Она низко присела ему, она почти ничего не слыхала, глаза ее следили за показавшейся вдали фигурой. То был венецианец с лютней. Костюм его был скопирован с знаменитой фрески Баттиста Зелотти, он казался ожившим Джорджано. Несколько знатных дам, под прикрытием маски, осыпали его цветами и сластями. Он смеялся и защищался при помощи золотого жезла, похищенного у приятеля, изображавшего Меркурия. Он быстро подвигался вперед, но принц преградил ему дорогу и спросил:
— Что пользы к вашей лютне, если струны ее молчать?
— Подобно певцу, носящему ее, моя лютня всегда найдет голос для вашего высочества, — отвечал музыкант.
Они находились в длинной галерее вдали от бальной залы, в раскрытые окна виднелся иллюминованный сад, стены были увешаны гобеленовыми обоями, галерея выходила прямо на мраморную террассу, за которой тянулись лужайки с бьющими посреди их фонтанами.
Венецианец запел, под аккомпанимент лютни, романс на слова Гейне, содержащие, в восьми строках, рассказ о двух разбитых жизнях:
На севере диком стоит одиноко
На голой вершине сосна,
И дремлет, качаясь, и светом сыпучим
Одета, как розой, она.
И снится ей все, что в пустыне далекой,
В том крае, где солнца восход,
Одна и грустна за утесе горючем
Прекрасная пальма растет.
Как только первые ноты задрожали в воздухе, Верэ еще пристальнее взглянула на певца, и узнала в нем Кoppeзa.
— Ради Бога, еще что-нибудь, — умолял принц; Коррез сдался на его просьбу и пропел «La Nuit de Mai» Альфреда де-Мюссе.
Когда он кончил — в галерее царило глубокое молчание, все эти легкомысленные люди ощутили, хотя бы на минуту только, внезапную боль, смутное сожаление о чем-то, словом — все, что ощущал сам поэт, писавший эти дивные строки.

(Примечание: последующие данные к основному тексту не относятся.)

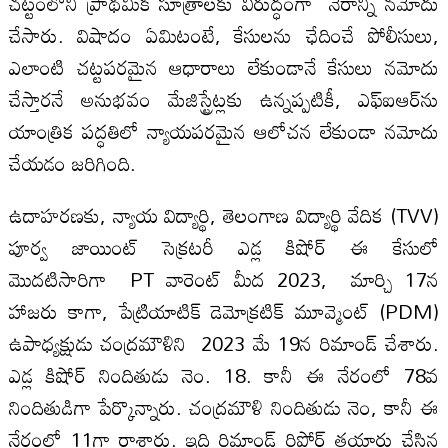
చట్టంలోని ప్రాథమిక సూత్రాలకు విరుద్ధంగా నేరాన్ని నమోదు
చేసారు. విషాదం ఏమిటంటే, కేసులను ఛేదించే పోలీసులు,
ఎలాంటి చట్టపరమైన ఆధారాలు లేకుండానే కేసులు నమోదు
చేస్తారనే అనుభవం మేజిస్ట్రేట్లకు ఉన్నప్పటికీ, ఎఫ్ఐఆర్‌ను
యాంత్రిక పద్ధతిలో న్యాయపరమైన ఆలోచన లేకుండా నమోదు
చేయడం జరిగింది.
ఉదాహరణకు, న్యాయ విద్యార్థి, తెలంగాణ విద్యార్థి వేదిక (TVV)
పూర్వ జాయింట్ సెక్రటరీ ఎడ్ల కిషోర్ ఈ కేసులో
మొదటిసారిగా PT వారెంట్ మీద 2023, మార్చి 17న
హాజరు కాగా, పేట్రియాటిక్ డెమోక్రటిక్ మూవ్మెంట్ (PDM)
ఉపాధ్యక్షుడు చంద్రమౌళిని 2023 మే 19న రిమాండ్ చేశారు.
ఎడ్ల కిషోర్ నిందితుడు నెం. 18. కానీ ఈ నేరంలో 78వ
నిందితుడిగా పేర్కొన్నారు. చంద్రమౌళి నిందితుడు నెం, కానీ ఈ
నేరంలో 11గా రాశారు. ఇది రిమాండ్ రిపోర్ట్ తయారు చేసిన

Две крупные слезы скатились из глаз прелестной женщины на ее брилльянты. Певец отвесил принцу низкий поклон и скрылся в толпе.
— А я только что хотел представить его княгине, — с неудовольствием подумал высокий поклонник искусства, — впрочем, он, может быть, прав. Артисты, подобно богам, должны иногда скрываться от взоров толпы. Я его прощаю, но я ему завидую.